The flattery made it obvious that Niki wanted something. Plain Kate wanted to wince, but the man just said, “And who have we here, Nikolai?” He was soft-voiced, slender, wearing a blue shirt with a green kerchief knotted round his neck: kingfisher colors.

“She is, this is,” Niki sputtered, “Plain Kate. Orphan girl, orphan to Piotr Carver.” He drew Plain Kate forward into the crook of his arm. “Behjet, she needs a place.”

“Among the Roamers, you mean?” The man, Behjet, wiped his palms on his groom’s apron. “That’s no small thing to ask. Where is she going?”

Plain Kate pulled away from the soft, doughy warmth of Niki and answered for herself. “Away.”

“Hmmm,” said Behjet. “And why’s that?”

From far off, Plain Kate heard Taggle’s yowl of victory.
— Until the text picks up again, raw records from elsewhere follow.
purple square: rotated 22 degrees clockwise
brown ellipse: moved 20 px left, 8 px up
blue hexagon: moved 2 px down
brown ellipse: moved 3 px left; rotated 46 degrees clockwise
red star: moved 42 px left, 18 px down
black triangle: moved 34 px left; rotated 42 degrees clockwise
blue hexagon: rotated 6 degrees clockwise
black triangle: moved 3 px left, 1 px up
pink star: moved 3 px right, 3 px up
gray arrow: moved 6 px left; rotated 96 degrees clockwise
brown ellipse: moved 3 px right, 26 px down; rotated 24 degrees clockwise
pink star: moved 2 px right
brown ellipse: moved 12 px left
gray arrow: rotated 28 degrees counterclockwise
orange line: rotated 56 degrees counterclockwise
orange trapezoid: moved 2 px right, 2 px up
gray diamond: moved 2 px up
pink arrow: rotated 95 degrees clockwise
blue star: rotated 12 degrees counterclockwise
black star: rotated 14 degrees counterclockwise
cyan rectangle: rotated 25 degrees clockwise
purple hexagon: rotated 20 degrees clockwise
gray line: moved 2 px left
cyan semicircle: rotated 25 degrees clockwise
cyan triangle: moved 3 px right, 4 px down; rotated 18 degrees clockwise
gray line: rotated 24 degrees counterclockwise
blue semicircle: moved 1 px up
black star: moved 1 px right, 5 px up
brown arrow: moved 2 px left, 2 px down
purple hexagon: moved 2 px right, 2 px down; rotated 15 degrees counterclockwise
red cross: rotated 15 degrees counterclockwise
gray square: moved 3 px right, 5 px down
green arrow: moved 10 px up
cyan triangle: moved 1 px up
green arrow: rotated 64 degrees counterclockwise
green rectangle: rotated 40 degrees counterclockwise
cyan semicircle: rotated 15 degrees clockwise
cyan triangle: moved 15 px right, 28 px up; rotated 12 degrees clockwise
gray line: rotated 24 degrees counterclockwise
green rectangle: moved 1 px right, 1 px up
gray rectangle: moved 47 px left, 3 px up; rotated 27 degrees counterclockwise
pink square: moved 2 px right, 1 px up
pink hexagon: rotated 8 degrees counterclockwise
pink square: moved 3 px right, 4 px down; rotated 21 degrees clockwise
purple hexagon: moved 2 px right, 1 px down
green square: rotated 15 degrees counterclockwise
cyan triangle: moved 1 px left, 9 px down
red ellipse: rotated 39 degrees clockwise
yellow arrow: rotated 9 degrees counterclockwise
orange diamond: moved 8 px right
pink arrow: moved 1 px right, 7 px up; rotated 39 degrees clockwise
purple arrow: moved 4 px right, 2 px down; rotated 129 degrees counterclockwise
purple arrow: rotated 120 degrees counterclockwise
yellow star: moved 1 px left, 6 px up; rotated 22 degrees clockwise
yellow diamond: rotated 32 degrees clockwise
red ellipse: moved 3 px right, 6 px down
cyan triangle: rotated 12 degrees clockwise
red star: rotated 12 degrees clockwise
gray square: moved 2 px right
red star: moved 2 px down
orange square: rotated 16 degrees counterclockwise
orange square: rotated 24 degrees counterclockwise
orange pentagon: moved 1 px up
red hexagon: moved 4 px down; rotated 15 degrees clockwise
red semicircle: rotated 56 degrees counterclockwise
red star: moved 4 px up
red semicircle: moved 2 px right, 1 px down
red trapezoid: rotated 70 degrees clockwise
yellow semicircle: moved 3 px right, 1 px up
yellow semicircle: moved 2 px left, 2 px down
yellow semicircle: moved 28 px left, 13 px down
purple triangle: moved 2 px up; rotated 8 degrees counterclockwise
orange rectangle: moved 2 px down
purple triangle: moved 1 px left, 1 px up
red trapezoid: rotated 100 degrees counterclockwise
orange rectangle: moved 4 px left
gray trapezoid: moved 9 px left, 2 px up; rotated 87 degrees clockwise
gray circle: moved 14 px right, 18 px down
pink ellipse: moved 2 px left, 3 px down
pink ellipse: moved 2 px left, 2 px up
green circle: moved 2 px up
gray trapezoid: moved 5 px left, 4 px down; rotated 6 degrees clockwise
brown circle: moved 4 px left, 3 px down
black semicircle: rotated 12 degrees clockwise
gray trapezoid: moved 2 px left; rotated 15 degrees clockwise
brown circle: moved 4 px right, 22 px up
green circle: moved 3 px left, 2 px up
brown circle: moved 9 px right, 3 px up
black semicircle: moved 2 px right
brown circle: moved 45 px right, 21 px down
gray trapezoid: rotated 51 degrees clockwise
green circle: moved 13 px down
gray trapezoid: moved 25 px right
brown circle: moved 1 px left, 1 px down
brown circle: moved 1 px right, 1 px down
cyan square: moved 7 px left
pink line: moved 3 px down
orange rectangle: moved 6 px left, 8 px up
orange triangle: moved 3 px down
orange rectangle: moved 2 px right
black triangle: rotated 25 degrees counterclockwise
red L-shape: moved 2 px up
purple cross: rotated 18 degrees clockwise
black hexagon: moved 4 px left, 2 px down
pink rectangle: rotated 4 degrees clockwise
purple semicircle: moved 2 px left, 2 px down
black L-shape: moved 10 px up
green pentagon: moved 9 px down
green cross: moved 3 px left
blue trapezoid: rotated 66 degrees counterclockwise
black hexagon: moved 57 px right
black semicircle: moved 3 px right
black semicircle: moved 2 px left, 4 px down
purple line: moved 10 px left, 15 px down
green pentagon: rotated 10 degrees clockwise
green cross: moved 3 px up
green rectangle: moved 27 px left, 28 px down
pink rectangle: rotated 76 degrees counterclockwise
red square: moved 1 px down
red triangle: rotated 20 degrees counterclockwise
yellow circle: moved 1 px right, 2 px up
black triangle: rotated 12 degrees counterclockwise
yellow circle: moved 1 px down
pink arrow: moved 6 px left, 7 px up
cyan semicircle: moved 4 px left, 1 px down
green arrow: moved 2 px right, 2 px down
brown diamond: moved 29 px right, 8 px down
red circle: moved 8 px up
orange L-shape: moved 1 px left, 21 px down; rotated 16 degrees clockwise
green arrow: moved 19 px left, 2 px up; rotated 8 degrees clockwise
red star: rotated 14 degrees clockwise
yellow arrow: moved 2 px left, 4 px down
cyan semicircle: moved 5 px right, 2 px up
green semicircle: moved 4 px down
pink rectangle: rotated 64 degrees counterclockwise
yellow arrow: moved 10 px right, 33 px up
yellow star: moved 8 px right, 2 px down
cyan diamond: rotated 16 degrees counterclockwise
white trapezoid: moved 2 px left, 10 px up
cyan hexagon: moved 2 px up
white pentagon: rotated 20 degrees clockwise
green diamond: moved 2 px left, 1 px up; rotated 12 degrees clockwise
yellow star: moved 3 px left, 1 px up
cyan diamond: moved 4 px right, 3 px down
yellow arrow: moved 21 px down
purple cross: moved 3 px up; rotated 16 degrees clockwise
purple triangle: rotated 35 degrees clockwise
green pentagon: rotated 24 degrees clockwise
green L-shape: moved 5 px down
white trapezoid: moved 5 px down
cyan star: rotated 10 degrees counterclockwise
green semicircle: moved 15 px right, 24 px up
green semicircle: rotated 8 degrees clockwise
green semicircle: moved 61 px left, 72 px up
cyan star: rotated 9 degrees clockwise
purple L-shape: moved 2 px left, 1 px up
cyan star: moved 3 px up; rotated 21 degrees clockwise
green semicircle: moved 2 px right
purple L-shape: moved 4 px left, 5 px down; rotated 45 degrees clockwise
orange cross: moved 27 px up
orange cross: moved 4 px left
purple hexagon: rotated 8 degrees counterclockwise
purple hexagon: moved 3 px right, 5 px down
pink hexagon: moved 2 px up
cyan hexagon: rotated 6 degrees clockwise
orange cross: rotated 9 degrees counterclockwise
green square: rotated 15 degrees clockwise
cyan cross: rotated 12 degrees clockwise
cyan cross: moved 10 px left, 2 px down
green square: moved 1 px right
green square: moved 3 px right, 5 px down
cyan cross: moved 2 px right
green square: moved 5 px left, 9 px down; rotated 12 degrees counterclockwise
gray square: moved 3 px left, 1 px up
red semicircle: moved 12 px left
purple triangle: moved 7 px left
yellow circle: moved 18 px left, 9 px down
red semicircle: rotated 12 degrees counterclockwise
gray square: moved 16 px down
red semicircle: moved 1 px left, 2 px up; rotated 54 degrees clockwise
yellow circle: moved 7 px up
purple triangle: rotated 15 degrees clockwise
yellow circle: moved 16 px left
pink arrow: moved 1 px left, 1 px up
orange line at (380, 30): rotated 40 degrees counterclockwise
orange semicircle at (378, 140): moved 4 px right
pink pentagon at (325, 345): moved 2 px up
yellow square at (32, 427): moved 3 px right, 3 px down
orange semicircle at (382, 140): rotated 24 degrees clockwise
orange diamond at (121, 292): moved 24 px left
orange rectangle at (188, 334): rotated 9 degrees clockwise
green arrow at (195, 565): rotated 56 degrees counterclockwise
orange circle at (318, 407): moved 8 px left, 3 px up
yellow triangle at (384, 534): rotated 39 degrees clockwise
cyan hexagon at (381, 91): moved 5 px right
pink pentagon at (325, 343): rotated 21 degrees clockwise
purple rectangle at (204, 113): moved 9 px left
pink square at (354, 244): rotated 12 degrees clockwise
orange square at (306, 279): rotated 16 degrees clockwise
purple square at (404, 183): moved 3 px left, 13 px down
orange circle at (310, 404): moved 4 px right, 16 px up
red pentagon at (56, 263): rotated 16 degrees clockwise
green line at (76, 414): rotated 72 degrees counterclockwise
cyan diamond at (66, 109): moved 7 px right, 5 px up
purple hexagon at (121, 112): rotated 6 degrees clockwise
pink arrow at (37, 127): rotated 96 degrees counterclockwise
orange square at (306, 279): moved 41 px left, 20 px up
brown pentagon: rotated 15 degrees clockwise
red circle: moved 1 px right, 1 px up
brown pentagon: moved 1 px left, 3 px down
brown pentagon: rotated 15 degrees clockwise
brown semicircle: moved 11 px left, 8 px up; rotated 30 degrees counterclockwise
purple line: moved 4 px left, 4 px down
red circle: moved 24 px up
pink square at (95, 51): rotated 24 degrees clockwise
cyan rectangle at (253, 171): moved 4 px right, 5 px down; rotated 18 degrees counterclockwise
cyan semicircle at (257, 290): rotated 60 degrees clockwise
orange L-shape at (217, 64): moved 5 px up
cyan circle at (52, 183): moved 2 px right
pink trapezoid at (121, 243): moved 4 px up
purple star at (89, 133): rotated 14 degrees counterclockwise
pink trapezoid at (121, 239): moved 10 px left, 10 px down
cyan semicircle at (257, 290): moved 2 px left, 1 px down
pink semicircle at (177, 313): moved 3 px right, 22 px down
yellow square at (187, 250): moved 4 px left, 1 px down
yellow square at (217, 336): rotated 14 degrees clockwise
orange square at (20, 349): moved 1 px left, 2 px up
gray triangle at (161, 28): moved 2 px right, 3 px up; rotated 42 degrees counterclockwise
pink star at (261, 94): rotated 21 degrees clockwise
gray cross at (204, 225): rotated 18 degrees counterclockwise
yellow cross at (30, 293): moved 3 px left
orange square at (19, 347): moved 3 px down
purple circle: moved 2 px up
The cat was establishing his dominance. Finding his place. “Because.” Kate swallowed. “Because they’ll kill me if I stay here. They think I’m a witch.”

“Which she’s none of,” Niki added.

“Ah,” said the young man softly. Like all the Roamers, he had dark skin and wide, uptilted dark eyes. They were horse deep and horse soft; they made him look kindly. But still he didn’t move.

Niki fluttered his hands. “And you were saying you were in need of a carpenter, that you had to fix your wagons in every other town and wished for a carpenter among you. Plain Kate is a woodworker.”

“A good one,” added Kate. Her voice came out level. She was proud of that.